In Machine Learning the best model is useless if it does not generalize to new, unseen data. In other words, even if a model reduces the error rate of the training samples to zero, it does not help much in practice if the error rate of new samples is rarely better than flipping a coin.
Of course it makes sense to build a proper architecture before we train a model, but on the other hand, if the model is too powerful and thus has a large capacity, we need enough data to estimate all parameters. Otherwise, the chosen model underfits and fails to detect the actual pattern in the data. That is the opposite of overfit where the model perfectly learns to detect (faulty) patterns in the training data but it does not generalize to unseen data. Both sides of the coin are bad and therefore, we try to meet in the middle.
Occam’s razor states that given a set of hypotheses, we should take the one with the fewest assumptions. In the domain of Machine Learning that means we should start with simple, probably linear model. If it works, there is no need to go deeper and otherwise, we should increase the capacity a little and start again.
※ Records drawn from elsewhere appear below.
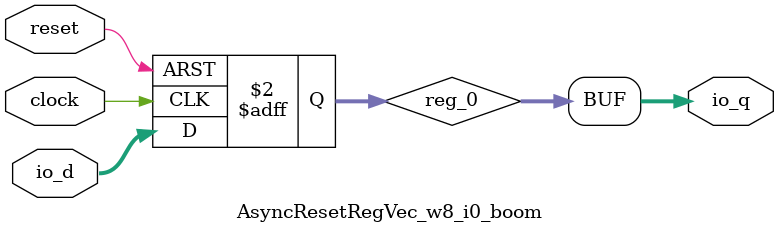
<source format=sv>
`ifndef RANDOMIZE
  `ifdef RANDOMIZE_REG_INIT
    `define RANDOMIZE
  `endif // RANDOMIZE_REG_INIT
`endif // not def RANDOMIZE
`ifndef RANDOMIZE
  `ifdef RANDOMIZE_MEM_INIT
    `define RANDOMIZE
  `endif // RANDOMIZE_MEM_INIT
`endif // not def RANDOMIZE

`ifndef RANDOM
  `define RANDOM $random
`endif // not def RANDOM

// Users can define 'PRINTF_COND' to add an extra gate to prints.
`ifndef PRINTF_COND_
  `ifdef PRINTF_COND
    `define PRINTF_COND_ (`PRINTF_COND)
  `else  // PRINTF_COND
    `define PRINTF_COND_ 1
  `endif // PRINTF_COND
`endif // not def PRINTF_COND_

// Users can define 'ASSERT_VERBOSE_COND' to add an extra gate to assert error printing.
`ifndef ASSERT_VERBOSE_COND_
  `ifdef ASSERT_VERBOSE_COND
    `define ASSERT_VERBOSE_COND_ (`ASSERT_VERBOSE_COND)
  `else  // ASSERT_VERBOSE_COND
    `define ASSERT_VERBOSE_COND_ 1
  `endif // ASSERT_VERBOSE_COND
`endif // not def ASSERT_VERBOSE_COND_

// Users can define 'STOP_COND' to add an extra gate to stop conditions.
`ifndef STOP_COND_
  `ifdef STOP_COND
    `define STOP_COND_ (`STOP_COND)
  `else  // STOP_COND
    `define STOP_COND_ 1
  `endif // STOP_COND
`endif // not def STOP_COND_

// Users can define INIT_RANDOM as general code that gets injected into the
// initializer block for modules with registers.
`ifndef INIT_RANDOM
  `define INIT_RANDOM
`endif // not def INIT_RANDOM

// If using random initialization, you can also define RANDOMIZE_DELAY to
// customize the delay used, otherwise 0.002 is used.
`ifndef RANDOMIZE_DELAY
  `define RANDOMIZE_DELAY 0.002
`endif // not def RANDOMIZE_DELAY

// Define INIT_RANDOM_PROLOG_ for use in our modules below.
`ifndef INIT_RANDOM_PROLOG_
  `ifdef RANDOMIZE
    `ifdef VERILATOR
      `define INIT_RANDOM_PROLOG_ `INIT_RANDOM
    `else  // VERILATOR
      `define INIT_RANDOM_PROLOG_ `INIT_RANDOM #`RANDOMIZE_DELAY begin end
    `endif // VERILATOR
  `else  // RANDOMIZE
    `define INIT_RANDOM_PROLOG_
  `endif // RANDOMIZE
`endif // not def INIT_RANDOM_PROLOG_

module AsyncResetRegVec_w8_i0_boom(
  input        clock,
               reset,
  input  [7:0] io_d,
  output [7:0] io_q
);

  reg [7:0] reg_0;	// @[AsyncResetReg.scala:63:50]
  always @(posedge clock or posedge reset) begin
    if (reset)
      reg_0 <= 8'h0;	// @[AsyncResetReg.scala:63:50]
    else
      reg_0 <= io_d;	// @[AsyncResetReg.scala:63:50]
  end // always @(posedge, posedge)
  `ifndef SYNTHESIS
    `ifdef FIRRTL_BEFORE_INITIAL
      `FIRRTL_BEFORE_INITIAL
    `endif // FIRRTL_BEFORE_INITIAL
    logic [31:0] _RANDOM_0;
    initial begin
      `ifdef INIT_RANDOM_PROLOG_
        `INIT_RANDOM_PROLOG_
      `endif // INIT_RANDOM_PROLOG_
      `ifdef RANDOMIZE_REG_INIT
        _RANDOM_0 = `RANDOM;
        reg_0 = _RANDOM_0[7:0];	// @[AsyncResetReg.scala:63:50]
      `endif // RANDOMIZE_REG_INIT
      `ifdef RANDOMIZE
        if (reset)
          reg_0 = 8'h0;	// @[AsyncResetReg.scala:63:50]
      `endif // RANDOMIZE
    end // initial
    `ifdef FIRRTL_AFTER_INITIAL
      `FIRRTL_AFTER_INITIAL
    `endif // FIRRTL_AFTER_INITIAL
  `endif // not def SYNTHESIS
  assign io_q = reg_0;	// @[AsyncResetReg.scala:63:50]
endmodule


</source>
How this is related to Deep Learning? In a lot of domains, the explaining factors of the input data are heavily entangled and thus, a powerful model is required to disentangle these factors. This possibly requires a deep model that can re-use features and allows to stack features to build more abstract features. However, for some kind of data this might be overkill and a much more simple model would suffice to explain the factors, e.g. with a linear model.